Ran ICMP ping request to each worker to measure RTT. Sent 5 packets to each worker and report minimum and maximum latency here.
Min = 0.115, 0.103, 0.124, 0.094, 0.196, 0.117
Max = 0.194, 0.199, 0.246, 0.249, 0.133, 0.228
Overall: 0.094 - 0.249 ms
Using default tcp options
| Workload | EC2 Throughput (Gbits/sec) |
|---|---|
| Point to Point | 9.37-9.38 |
| One to Many(6) | 18.6 (2.37, 2.38, 2.35, 4.67, 2.09, 4.74) |
| Many(6) to One | 18.6 (1.23, 3.77, 3.78, 3.49, 3.85, 2.48) |
With this cluster of 4 c6g.8xlarge instances. Each instance having 32 cores and 64 GiB of RAM.
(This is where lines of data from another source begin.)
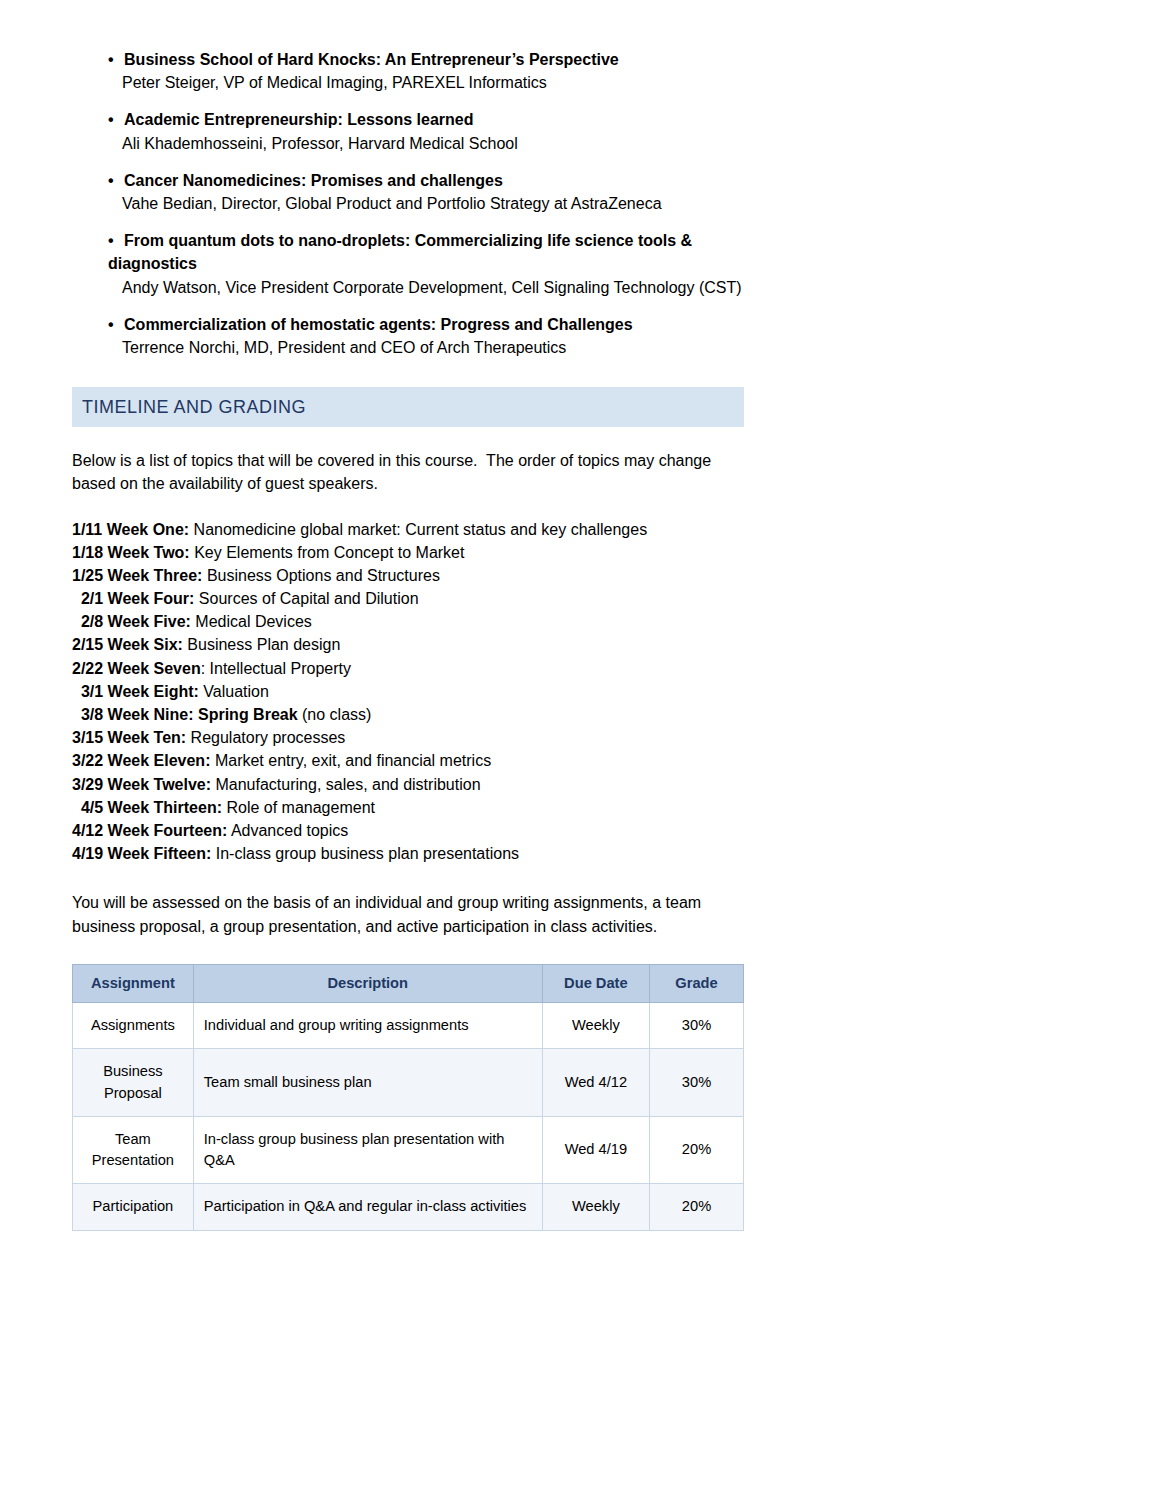Business School of Hard Knocks: An Entrepreneur’s Perspective Peter Steiger, VP of Medical Imaging, PAREXEL Informatics
Academic Entrepreneurship: Lessons learned Ali Khademhosseini, Professor, Harvard Medical School
Cancer Nanomedicines: Promises and challenges Vahe Bedian, Director, Global Product and Portfolio Strategy at AstraZeneca
From quantum dots to nano-droplets: Commercializing life science tools & diagnostics Andy Watson, Vice President Corporate Development, Cell Signaling Technology (CST)
Commercialization of hemostatic agents: Progress and Challenges Terrence Norchi, MD, President and CEO of Arch Therapeutics
Timeline and Grading
Below is a list of topics that will be covered in this course. The order of topics may change based on the availability of guest speakers.
1/11 Week One: Nanomedicine global market: Current status and key challenges
1/18 Week Two: Key Elements from Concept to Market
1/25 Week Three: Business Options and Structures
2/1 Week Four: Sources of Capital and Dilution
2/8 Week Five: Medical Devices
2/15 Week Six: Business Plan design
2/22 Week Seven: Intellectual Property
3/1 Week Eight: Valuation
3/8 Week Nine: Spring Break (no class)
3/15 Week Ten: Regulatory processes
3/22 Week Eleven: Market entry, exit, and financial metrics
3/29 Week Twelve: Manufacturing, sales, and distribution
4/5 Week Thirteen: Role of management
4/12 Week Fourteen: Advanced topics
4/19 Week Fifteen: In-class group business plan presentations
You will be assessed on the basis of an individual and group writing assignments, a team business proposal, a group presentation, and active participation in class activities.
| Assignment | Description | Due Date | Grade |
| --- | --- | --- | --- |
| Assignments | Individual and group writing assignments | Weekly | 30% |
| Business Proposal | Team small business plan | Wed 4/12 | 30% |
| Team Presentation | In-class group business plan presentation with Q&A | Wed 4/19 | 20% |
| Participation | Participation in Q&A and regular in-class activities | Weekly | 20% |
Kron16 performance with 48 workers
| Kron16 dataset | cold cache | pre-pop |
|---|---|---|
| ingestion (million/s) | 3.672 | 3.566 |
| CC algorithm time (s) | 0.098 | 0.098 |
Performance seems to be bottlenecking on the main node at least for pre-pop. Lots of workers waiting on work queue. This makes sense as our benchmarks indicate that these instance types don't push data through the StandAloneGutters very fast.